TEXTE FOURNI:
Bible et Histoire
RAISON-JOURDE (1991), la Bible et le pouvoir à Madagascar au XIXe siècle, est la forme éditée de sa thèse d’État sur la construction nationale, identité chrétienne et modernité. Le premier XIXe siècle malgache137.
L’ouvrage replace «l’invention de l’identité chrétienne» dans le sens de la «construction de l’État». Les actes du pouvoir royal de remettre l’essence du pouvoir dans «le Livre», une marque d’universalité, et de convertir la royauté malgache au protestantisme en 1869, sont, ici évalués en terme de modernité. Le sens de l’histoire rejoint celui du pouvoir et cette harmonisation s’apprécie comme un marquage idéologique («le passage au christianisme»), comme «une aptitude de la société à se transformer»138.
L’auteure livre une complète et vaste description de l’installation de cette institution, qui va bouleverser le cours historique de la région de l’Imerina et l’histoire de toute l’île. L’école pénètre dans les familles, «constitue un nouveau mode d’émergence des élites au service de l’État» et joue « un rôle essentiel dans la formulation d’une idéologie de la conquête en ce sens qu’elle singularise les Merina ».

DONNÉES ENREGISTRÉES:
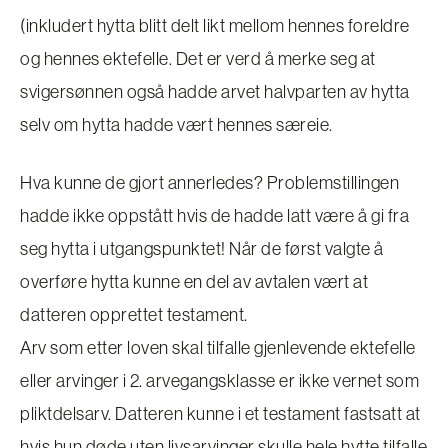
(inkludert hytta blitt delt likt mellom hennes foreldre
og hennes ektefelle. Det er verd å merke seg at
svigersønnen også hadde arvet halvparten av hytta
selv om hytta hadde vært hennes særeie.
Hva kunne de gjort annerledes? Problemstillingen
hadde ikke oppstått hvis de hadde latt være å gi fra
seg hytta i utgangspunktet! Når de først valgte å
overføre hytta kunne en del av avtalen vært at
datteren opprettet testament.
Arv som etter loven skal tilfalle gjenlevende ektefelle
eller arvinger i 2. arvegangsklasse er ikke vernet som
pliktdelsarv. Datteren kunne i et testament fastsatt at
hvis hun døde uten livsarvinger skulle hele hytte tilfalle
---
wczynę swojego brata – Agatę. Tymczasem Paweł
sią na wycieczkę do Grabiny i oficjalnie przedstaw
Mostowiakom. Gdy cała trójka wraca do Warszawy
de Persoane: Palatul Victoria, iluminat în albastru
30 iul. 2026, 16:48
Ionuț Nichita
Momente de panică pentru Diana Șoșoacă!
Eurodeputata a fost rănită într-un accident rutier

CONSIGNE:
Pour chacune des affirmations ci-dessous, dites si elle concorde avec le texte sur la Bible et le pouvoir à Madagascar en répondant par oui ou non, puis citez mot pour mot le passage qui tranche.
1. L'ouvrage présenté est la version publiée d'une thèse d'État.
2. La royauté malgache a adopté le protestantisme en 1869.
3. L'école est restée à l'écart des familles.

RÉPONSE RÉDIGÉE:
1. Oui : « est la forme éditée de sa thèse d’État ».
2. Oui : « de convertir la royauté malgache au protestantisme en 1869 ».
3. Non : « L’école pénètre dans les familles ».